= WRITTEN INSTRUCTION =
Recast the lines of every entry below as a JSON list of strings, one string per line, leaving out blank lines. Omit the pictures from your answer.

= Recorded data =
****************************************

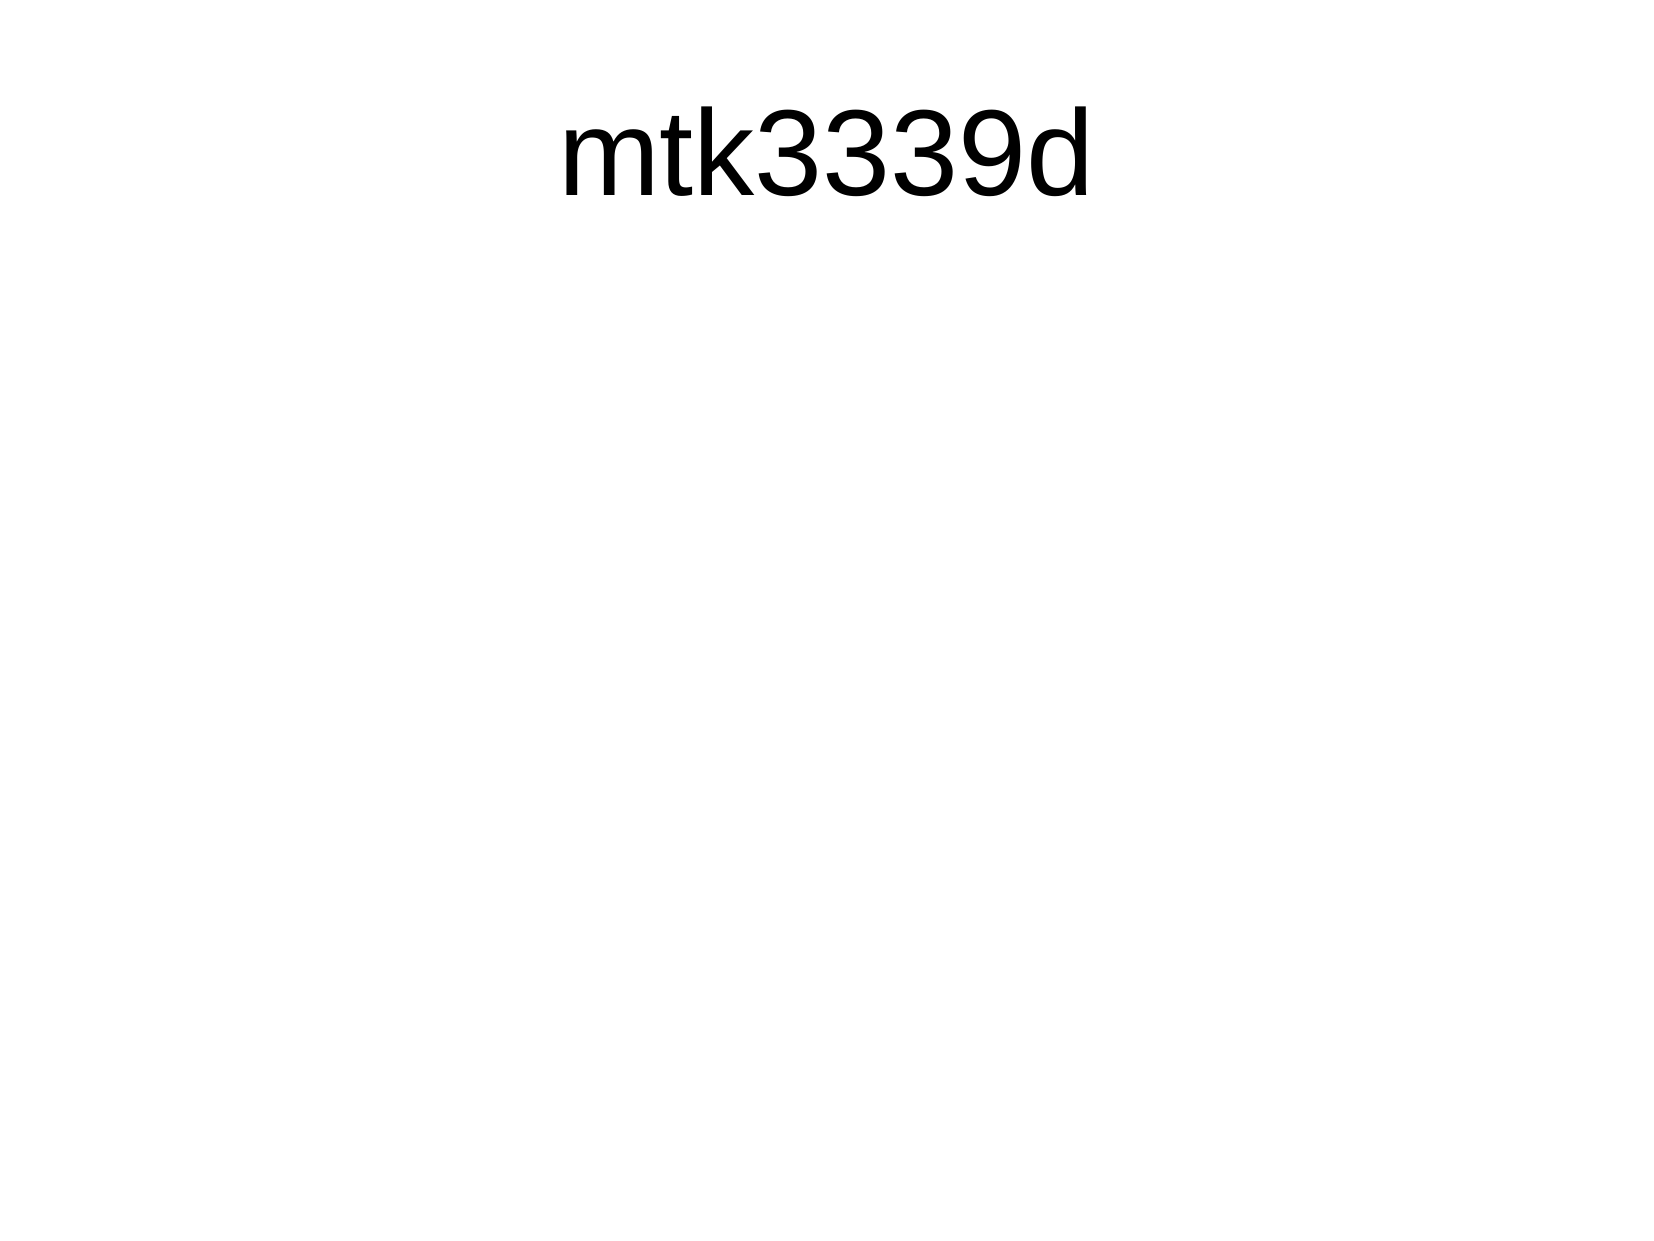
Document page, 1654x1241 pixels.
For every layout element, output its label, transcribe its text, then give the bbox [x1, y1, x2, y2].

title mtk3339d [82, 49, 1571, 257]
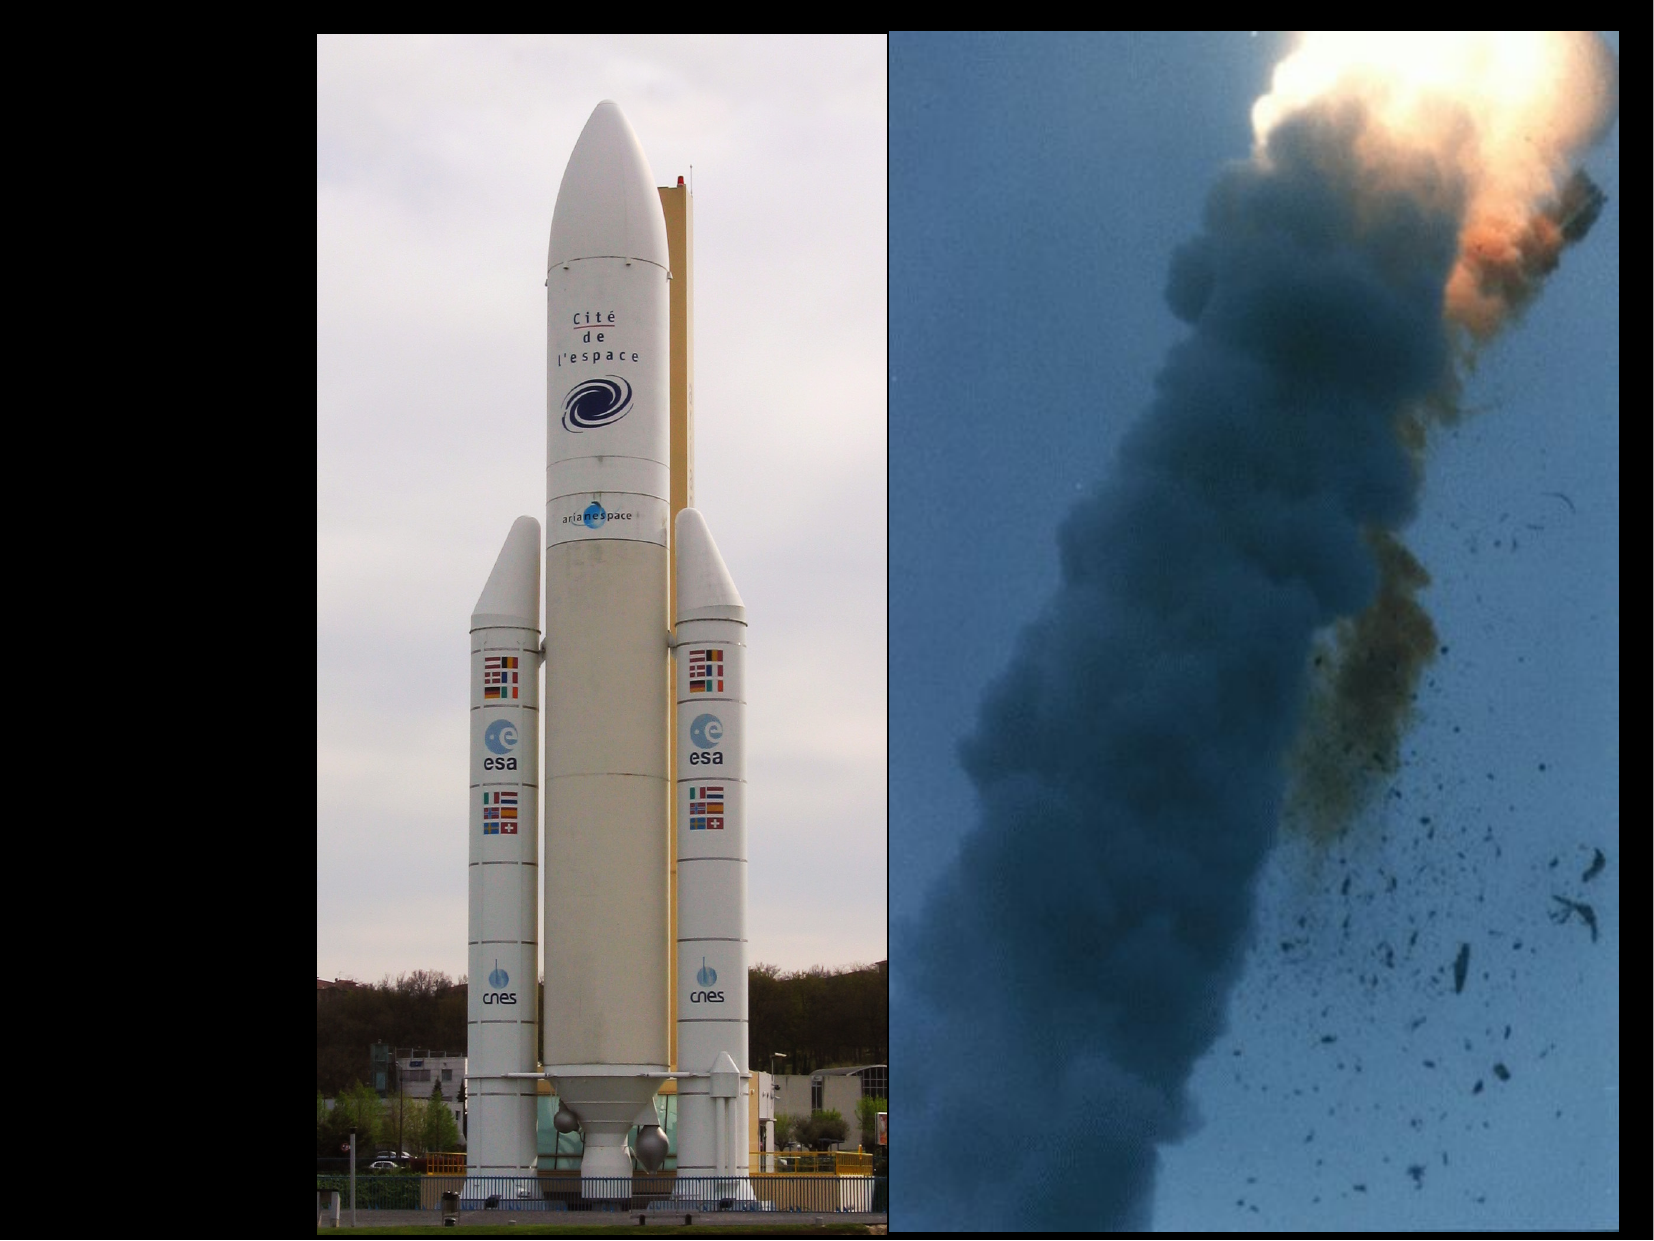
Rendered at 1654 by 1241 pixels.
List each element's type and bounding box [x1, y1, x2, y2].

picture [317, 34, 887, 1235]
picture [889, 31, 1619, 1232]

****************************************

= PROBLEM SOLUTION =
[
  "Document page, 1654x1241 pixels.",
  "For every layout element, output its label, transcribe its text, then give the bbox [x1, y1, x2, y2].",
  "title mtk3339d [82, 49, 1571, 257]",
  "Rendered at 1654 by 1241 pixels.",
  "List each element's type and bounding box [x1, y1, x2, y2].",
  "picture [317, 34, 887, 1235]",
  "picture [889, 31, 1619, 1232]"
]